Brexit uncertainty persists after government defeat

Thought of the day

by Chief Investment Office 13 Mar 2019

The UK government's plan to withdraw from the EU has suffered a second defeat in parliament, despite renewed assurances from European negotiators over the contentious Irish backstop clause. Members of Parliament rejected the deal by a large margin, with 391 against and only 242 in favor. Euroskeptic lawmakers focused on an admission by the attorney general, the government's chief legal advisor, that the UK could still be unable to leave the customs union without EU consent.

The pound fell as much as 1% against the US dollar after the release of a memo from the attorney general outlining this advice, as investors anticipated a negative vote in parliament. That partly reversed two-session gains of 1.4% and 1.1% against the dollar and the euro, respectively.
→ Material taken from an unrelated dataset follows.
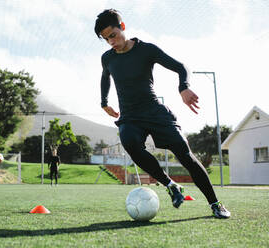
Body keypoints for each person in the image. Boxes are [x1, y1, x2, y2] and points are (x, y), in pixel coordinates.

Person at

But while the government's deal has now been rebuffed twice, the result of the vote still provides little clarity on the eventual outcome. This supports our view that investors should remain cautious, and avoid chasing short-term rallies in sterling or increasing exposure to UK equities.

So what comes next?

  • A delay in Brexit now looks likely. The UK had been due to depart the EU on 29 March, with or without a deal. MPs will vote tomorrow on whether they wish to exit the union without a deal. If lawmakers reject this option, as we believe is likely, another vote will help determine whether they want to delay the process. The next key question is what is on offer from the EU – a short extension or a far longer one.
  • The government and parliament will now face a series of options. One route would be for parliament to pursue the Norway model, which would include membership of the European Free Trade Association. While this could command majority support, it would go against manifesto commitments and perhaps split the Conservative party. Consequently, we doubt Prime Minister Theresa May will pursue this option.
  • A popular vote could be needed to break a deadlock. If there is little likelihood of a change in negotiating stance or any withdrawal agreement being ratified by MPs, then the inescapable conclusion is that the government will have to return to voters, most likely via a general election.
  • Extending Article 50 removes one source of concern, but the much-hoped-for clarity on the Brexit process currently feels as distant as it did on the morning after the referendum. The greater concern for the economy and markets is the unending uncertainty of what comes next. All options remain on the table.As a result, we favor a cautious approach to UK assets. Investors with exposure to UK assets should consider hedging sterling over three to six months. Within equities we recommend a diversified dividend strategy that is likely to outperform in most circumstances. In our global tactical asset allocation, we are neutral on Eurozone equities and underweight UK equities as their volatility is likely to exceed their historical norms, and we see better value in emerging market USD-denominated sovereign bonds.